■ **TASK DATA**
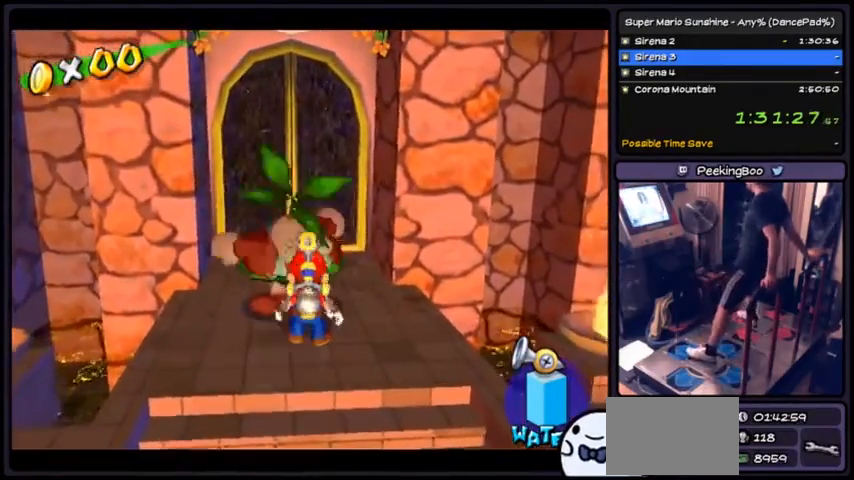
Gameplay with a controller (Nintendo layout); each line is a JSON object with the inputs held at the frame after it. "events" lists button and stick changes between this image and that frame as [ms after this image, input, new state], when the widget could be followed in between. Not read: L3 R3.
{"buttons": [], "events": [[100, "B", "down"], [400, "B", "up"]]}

--

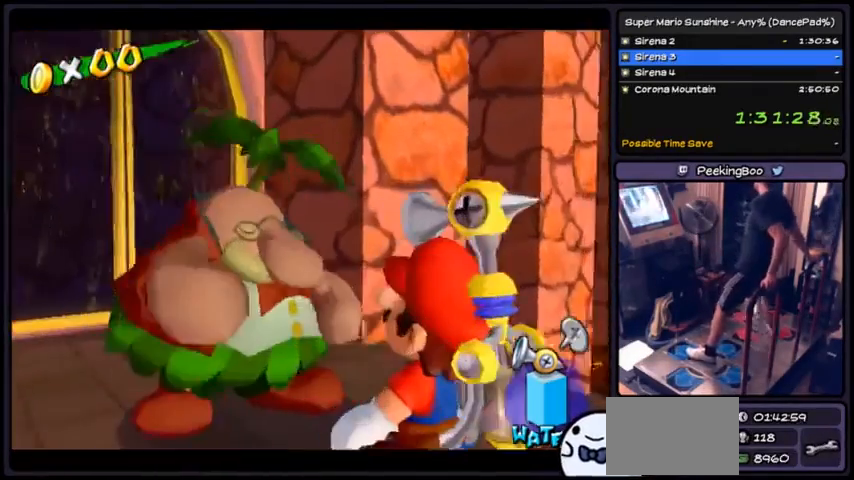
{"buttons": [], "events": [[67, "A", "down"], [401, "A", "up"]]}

■ **EXERCISE DIRECTIONS**
Across the entries above, tally the lines that contain the string "buttons" and give that figure alone.

■ **RESPONSE TO THIS TASK**
2